Another way to cope with overwhelming complexity is to rely more on “experts,” either directly or via the defaults built into our commercial, financial, and information systems. That can be a good strategy, but don’t give up all your control. Ask yourself, what is motivating the expert? Who chooses the defaults? Are their values and goals aligned with yours? If so, perhaps you can trust them. If not, maybe you need to investigate further. This is why peer reviews, such as those on Amazon, Yelp, and Google are so valuable. These come from people just like you, evaluating products and services in their own lives. I rely heavily on peer reviews, and contribute to them when I can. Just don’t leave your common sense behind as you read reviews: If there are only a small number, if they sound unnatural or canned, or if they are extreme — good or bad — they may be shills.
Everybody in today’s world needs to become an expert at procuring goods and services without getting sucked into some business agenda for your money. Think “a la carte” instead of “package” or “subscription.” Get in, get the transaction done, and get out, attracting as little attention and collateral damage as possible. So, when you buy a meal out, don’t order the appetizer or desert, unless that was your plan. When you deal with a bank, don’t get upsold on a loan. When you buy or rent a car, don’t let them add extra insurance or unnecessary options. When you must use credit cards, pay off the balance every month. When you visit social media or news sites, keep your eye on matters of importance and avoided clicking off to unrelated subjects.

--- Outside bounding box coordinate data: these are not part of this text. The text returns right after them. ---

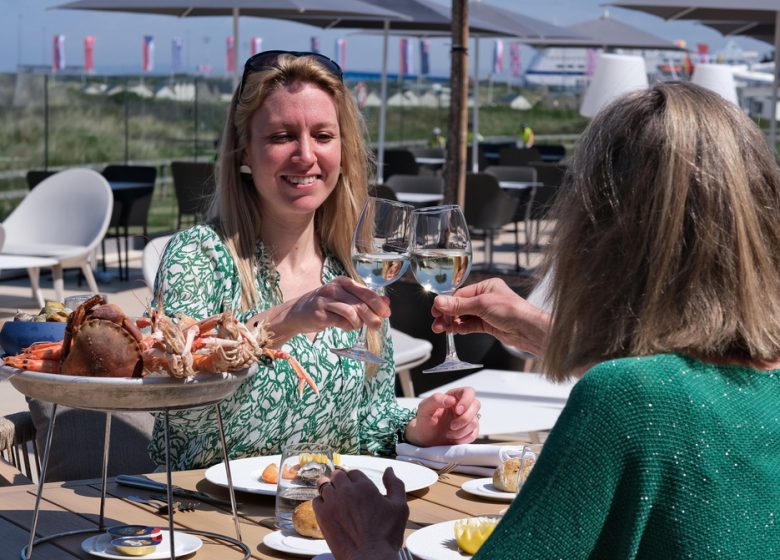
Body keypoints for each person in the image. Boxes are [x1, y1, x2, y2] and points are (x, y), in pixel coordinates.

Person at [312, 81, 780, 558]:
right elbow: (694, 394)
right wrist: (547, 334)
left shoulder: (624, 399)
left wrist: (371, 542)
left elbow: (650, 403)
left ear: (603, 230)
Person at [149, 50, 480, 471]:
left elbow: (366, 424)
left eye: (323, 136)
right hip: (207, 514)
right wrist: (281, 322)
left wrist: (419, 425)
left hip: (320, 515)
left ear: (343, 152)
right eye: (282, 136)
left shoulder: (351, 268)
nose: (305, 155)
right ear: (245, 151)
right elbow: (179, 413)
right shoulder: (199, 257)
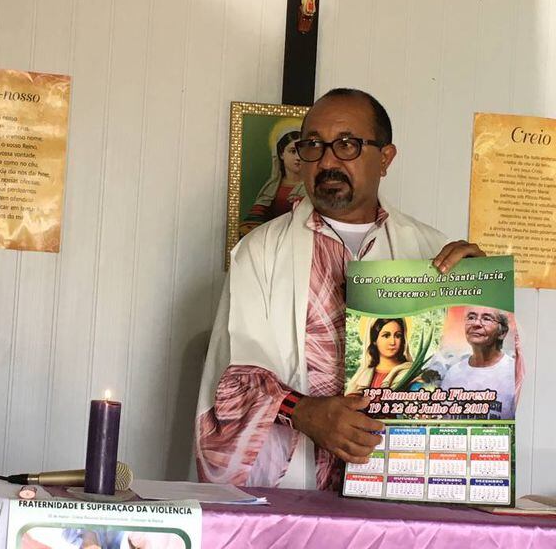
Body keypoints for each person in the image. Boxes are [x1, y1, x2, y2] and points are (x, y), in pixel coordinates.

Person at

Despite your best strategies, some aspects of modern life are inevitably and unavoidably complex. Health care and money management, for example. These involve large interacting systems, numerous moving parts, and unknown future variables. What to do? When it comes to big questions like having enough to retire, I’ve written an entire book explaining why there is no precise answer to the question. There just is no “magic number.” And yet it is still a question you can answer. How? One way is to explore your situation with a model or simulation. You won’t get a precise number, but you will get an intuitive feel for the underlying behavior of the system — your income, investments, and expenses over time. Thus, you’ll be able to make another important life decision, even in the face of uncertainty and complexity.
In the end, the complexity of modern life means you will never know for certain what is coming next. You try to maintain focus on the few important things; you try to take a long-term view. But there is no substitute for keeping flexibility to deal with the unknown events sure to arise around the next curve. No matter how clever your strategies for managing and reducing complexity, no matter how good your decisions, things will change, and you might have to adjust. One of the best ways to avoid overwhelm is to give up trying to perfectly predict and control the ocean of information in the first place. Instead, learn to surf the waves.